Предоставленный отрывок »
------------------------

Из телефонного разговора с ним я понял, что он даже не получил в Израиле никакой компенсации в качестве жертвы нацистских преследований (если такие льготы в Израиле вообще существуют, чего я в действительности не знаю), а получил он стандартную небольшую немецкую компенсацию, как и многие советские иммигранты, пострадавшие во время Второй мировой войны, и этим всё и ограничилось. По возрасту он не мог больше работать. При той небольшой пенсии, или пособии, которое он получал в Израиле, он мог снимать у хозяйки квартиры только... её кухню, хотя хозяйка практически не жила в своей однокомнатной квартире, но снимать всю квартиру было ему не по средствам.

Миша очень хотел приехать в Америку, осмотреться, может быть познакомиться с кем-нибудь, одним словом хоть недолго, но побыть здесь, куда его приглашали когда-то давно, после войны. Я и сегодня чувствую свою вину в том, что не смог тогда оказать ему гостеприимства и пригласить к себе. Серьёзные проблемы со здоровьем отца и моего сына отнимали столько времени и сил, что я действительно не мог оказать своему бывшему коллеге даже минимума необходимого внимания. Очень горько это сознавать и сегодня, но, увы, есть в жизни предел наших возможностей.

------------------------

Исходные данные »
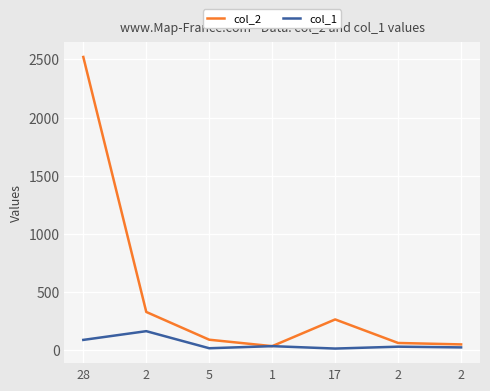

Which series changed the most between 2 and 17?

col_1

------------------------

Что нужно сделать »
A) Обновите отрывок о Мише: перепишите участок от «Из телефонного разговора» до «не по средствам.» включительно, поставив «комнату» вместо «кухню».
B) Напишите продолжение отрывка о Мише, начиная сразу после его последнего предложения.
Данные здесь никакой роли не играют.

Выполненные задания »
A)
Из телефонного разговора с ним я понял, что он даже не получил в Израиле никакой компенсации в качестве жертвы нацистских преследований (если такие льготы в Израиле вообще существуют, чего я в действительности не знаю), а получил он стандартную небольшую немецкую компенсацию, как и многие советские иммигранты, пострадавшие во время Второй мировой войны, и этим всё и ограничилось. По возрасту он не мог больше работать. При той небольшой пенсии, или пособии, которое он получал в Израиле, он мог снимать у хозяйки квартиры только... её комнату, хотя хозяйка практически не жила в своей однокомнатной квартире, но снимать всю квартиру было ему не по средствам.

B)
А в начале 2000-х я узнал, что Миша внезапно умер – на той же съёмной квартире в Тель-Авиве.

Такова грустная история моего бывшего коллеги – одного из немногих уцелевших из более 30.000 обитателей Каунасского гетто.

***

Отзыв, приведённый в начале этого очерка, не даёт покоя своей уверенностью в непоколебимости основ пропаганды д-ра Геббельса. Если сегодня в Москве, или в Германии живут люди, способные думать категориями имперской доктрины третьего Рейха, то такое положение исключительно тревожно. Но оно не беспочвенно. В новейшем исследовании, недавно опубликованном в Германии, рассмотрены корни этого явления, как и всегда лежащие в экономике, в денежном эквиваленте любой политической доктрины. Георгий Стоцкий на сайте Maxpark на форуме «Сообщество помощи Израилю» (http://maxpark.com/community/4391/content/1856428) опубликовал свою рецензию на недавно вышедшую книгу «Народное государство Гитлера – грабёж, расовая война и национальный социализм» Götz Aly - "Hitlers Volkstaat. Raub, Rassenkrieg und nationaler Sozialismus."

Автор исследования задался простым вопросом: в чём причина поддержки Гитлера огромным большинством немцев? И ответил так: национальный социализм не был пропагандистским лозунгом – его реализовывали в действительности.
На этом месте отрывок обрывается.